:: Material shown

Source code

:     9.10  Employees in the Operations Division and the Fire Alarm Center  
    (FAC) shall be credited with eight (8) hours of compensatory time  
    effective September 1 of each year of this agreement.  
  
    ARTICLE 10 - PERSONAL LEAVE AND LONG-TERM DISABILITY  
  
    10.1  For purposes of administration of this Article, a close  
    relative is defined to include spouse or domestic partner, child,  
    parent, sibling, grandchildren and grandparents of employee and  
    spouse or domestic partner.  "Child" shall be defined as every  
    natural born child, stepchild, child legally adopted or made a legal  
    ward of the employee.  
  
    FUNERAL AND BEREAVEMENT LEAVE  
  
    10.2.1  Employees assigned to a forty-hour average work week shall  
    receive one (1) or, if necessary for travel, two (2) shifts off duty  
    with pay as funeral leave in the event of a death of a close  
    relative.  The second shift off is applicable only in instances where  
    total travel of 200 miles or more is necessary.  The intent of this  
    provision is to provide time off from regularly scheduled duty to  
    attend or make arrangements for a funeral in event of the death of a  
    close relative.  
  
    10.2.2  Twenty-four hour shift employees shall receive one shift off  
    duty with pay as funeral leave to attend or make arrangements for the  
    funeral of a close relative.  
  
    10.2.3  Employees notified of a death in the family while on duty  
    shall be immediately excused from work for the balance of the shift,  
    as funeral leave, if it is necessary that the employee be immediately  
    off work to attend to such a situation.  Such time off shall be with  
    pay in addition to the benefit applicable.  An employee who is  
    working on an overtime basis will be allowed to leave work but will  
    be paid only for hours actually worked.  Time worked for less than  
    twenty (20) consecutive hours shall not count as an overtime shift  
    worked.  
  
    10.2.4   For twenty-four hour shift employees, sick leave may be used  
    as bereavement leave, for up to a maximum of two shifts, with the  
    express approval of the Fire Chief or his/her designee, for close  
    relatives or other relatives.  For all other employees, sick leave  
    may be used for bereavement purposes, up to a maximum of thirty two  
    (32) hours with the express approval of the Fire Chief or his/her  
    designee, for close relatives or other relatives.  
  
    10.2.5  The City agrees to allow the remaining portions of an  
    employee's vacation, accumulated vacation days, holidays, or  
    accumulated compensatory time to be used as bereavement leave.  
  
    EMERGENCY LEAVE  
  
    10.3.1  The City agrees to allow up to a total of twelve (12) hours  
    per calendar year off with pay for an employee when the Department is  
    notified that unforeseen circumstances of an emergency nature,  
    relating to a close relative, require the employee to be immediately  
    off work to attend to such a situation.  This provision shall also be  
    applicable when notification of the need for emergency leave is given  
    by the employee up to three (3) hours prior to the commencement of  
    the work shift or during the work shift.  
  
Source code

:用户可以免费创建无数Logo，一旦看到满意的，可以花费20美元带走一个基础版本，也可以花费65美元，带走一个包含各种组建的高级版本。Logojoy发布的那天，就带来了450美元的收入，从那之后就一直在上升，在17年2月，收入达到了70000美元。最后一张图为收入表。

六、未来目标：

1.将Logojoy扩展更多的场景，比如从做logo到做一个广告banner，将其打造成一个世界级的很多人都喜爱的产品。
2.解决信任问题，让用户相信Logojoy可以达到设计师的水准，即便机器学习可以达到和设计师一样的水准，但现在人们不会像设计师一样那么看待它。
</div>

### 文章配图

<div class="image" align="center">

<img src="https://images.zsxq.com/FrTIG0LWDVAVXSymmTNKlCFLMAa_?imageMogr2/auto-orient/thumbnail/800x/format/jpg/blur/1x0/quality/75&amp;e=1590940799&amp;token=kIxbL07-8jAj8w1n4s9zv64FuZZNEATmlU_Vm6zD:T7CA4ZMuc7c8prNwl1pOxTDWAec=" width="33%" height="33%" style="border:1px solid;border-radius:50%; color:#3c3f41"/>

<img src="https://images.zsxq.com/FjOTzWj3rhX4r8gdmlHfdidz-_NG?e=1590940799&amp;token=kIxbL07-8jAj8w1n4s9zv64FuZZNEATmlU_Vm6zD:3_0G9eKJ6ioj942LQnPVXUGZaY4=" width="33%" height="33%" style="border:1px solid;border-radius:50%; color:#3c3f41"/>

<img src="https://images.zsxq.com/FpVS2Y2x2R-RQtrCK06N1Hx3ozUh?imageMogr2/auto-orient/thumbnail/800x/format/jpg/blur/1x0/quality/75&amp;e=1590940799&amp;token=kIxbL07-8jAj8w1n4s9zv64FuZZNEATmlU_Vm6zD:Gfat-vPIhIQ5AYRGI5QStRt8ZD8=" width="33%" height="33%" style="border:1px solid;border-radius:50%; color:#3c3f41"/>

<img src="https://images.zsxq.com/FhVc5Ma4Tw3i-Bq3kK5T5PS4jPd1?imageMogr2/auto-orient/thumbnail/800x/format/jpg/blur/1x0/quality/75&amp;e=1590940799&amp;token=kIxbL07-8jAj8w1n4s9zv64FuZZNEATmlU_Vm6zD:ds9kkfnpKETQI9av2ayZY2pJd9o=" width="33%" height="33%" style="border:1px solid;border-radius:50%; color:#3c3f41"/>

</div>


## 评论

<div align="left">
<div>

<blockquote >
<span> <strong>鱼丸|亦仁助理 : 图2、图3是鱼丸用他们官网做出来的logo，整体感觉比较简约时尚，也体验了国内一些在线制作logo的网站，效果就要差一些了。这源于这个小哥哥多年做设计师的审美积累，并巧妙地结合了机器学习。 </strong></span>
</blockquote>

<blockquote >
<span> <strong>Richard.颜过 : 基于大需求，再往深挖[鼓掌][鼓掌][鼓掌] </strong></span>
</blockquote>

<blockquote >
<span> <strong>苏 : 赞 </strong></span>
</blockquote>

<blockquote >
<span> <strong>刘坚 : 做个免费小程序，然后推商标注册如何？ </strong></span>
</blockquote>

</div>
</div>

::::

→ **Problem description**: Identify every line above that contains the word "worked" and copy each of those lines in full.

→ **Response below**:
    be paid only for hours actually worked.  Time worked for less than  
    worked.  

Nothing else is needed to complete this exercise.